Aber ich wollte erzählen, was wir unternommen haben. Unsere Familie hat einen Ausflug zum heiligen Berg im Westen gemacht und dabei den kleinen Ort Flagstaff aufgesucht. Die ehemals von einigen deutschen Auswanderern gegründete Siedlung ist angewachsen und fast schon mit Gallup zu vergleichen. Wir waren dort sehr willkommen. Mama kannte einen der ersten Siedler und auch Papa ist in dem Ort bekannt.
Das Lava-Gebiet haben wir aber nicht aufgesucht. Papa ist dort einmal in eine Höhle gestürzt und das wollte ich auf keinen Fall.

Winter 92

Ich muss mir die Zeit zum Schreiben nehmen. Irgendetwas stimmt mit Níyol nicht. Sie zählt jetzt fast sechzehn Jahre und war zwar immer ein kleiner Wildfang aber trotzdem zuverlässig.
Doch seit geraumer Zeit ist etwas anders. Sie glaubt, ich bemerke es nicht, doch sie ist nicht mehr so wild und starrt oft untätig vor sich hin.

Anáá´ glaubt, sie ist verliebt, doch das glaube ich nicht. Ich habe sie genau beobachtet, keiner unserer Jungkrieger hat ihre besondere Aufmerksamkeit erregt. Niemand schlendert des Abends an unserem Hogan vorbei um unauffällig einen Blick auf sie zu werfen. Ich passe genau auf, denn sollte ein junger Mann sich meiner Tochter nähern, so werde ich ihn genau prüfen, ob er es Wert ist, sie zu heiraten.

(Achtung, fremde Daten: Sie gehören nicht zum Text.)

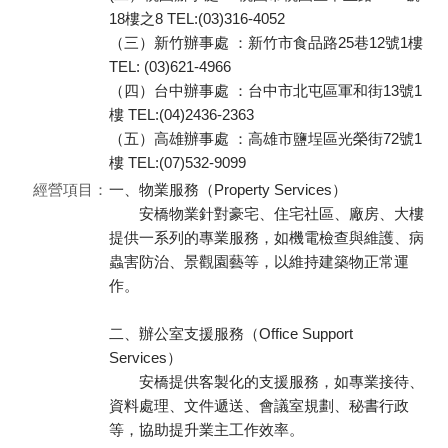
18樓之8 TEL:(03)316-4052
（三）新竹辦事處 ：新竹市食品路25巷12號1樓
TEL: (03)621-4966
（四）台中辦事處 ：台中市北屯區軍和街13號1
樓 TEL:(04)2436-2363
（五）高雄辦事處 ：高雄市鹽埕區光榮街72號1
樓 TEL:(07)532-9099
經營項目：
一、物業服務（Property Services）
安橋物業針對豪宅、住宅社區、廠房、大樓
提供一系列的專業服務，如機電檢查與維護、病
蟲害防治、景觀園藝等，以維持建築物正常運
作。
二、辦公室支援服務（Office Support
Services）
安橋提供客製化的支援服務，如專業接待、
資料處理、文件遞送、會議室規劃、秘書行政
等，協助提升業主工作效率。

Ich glaube eher, etwas bedrückt unsere Tochter. Ich habe mit ihr gesprochen, doch sie meinte, es sei alles gut. Auch mit Mama habe ich über Níyol gesprochen. Sie meint, ich solle Geduld haben. Der Tag wird kommen, an dem sich mir unsere Tochter öffnet.

Einige Tage später

Sie ist verschwunden, Níyol ist verschwunden! Am Abend war sie besonders traurig. Sie ging noch einmal hinunter zum See und Anáá´ und ich zogen uns in den Hogan zurück. Die anderen Kinder hatten sich schon etwas früher auf ihr Lager gelegt und es herrschte eine gemütliche Ruhe in unserer Hütte. Doch ich kam nicht zur Ruhe. Was war mit Níyol? Anáá´ meinte, ich solle mir keine Sorgen machen sondern unserer Tochter vertrauen, doch ich konnte keinen Schlaf finden. Nun sitze ich hier und schreibe diese Zeilen, nachdem ich das ganze Seeufer nach ihr abgesucht hatte.
Ich habe Angst um unsere Tochter. Sie war die letzten Tage noch verschlossener als vorher.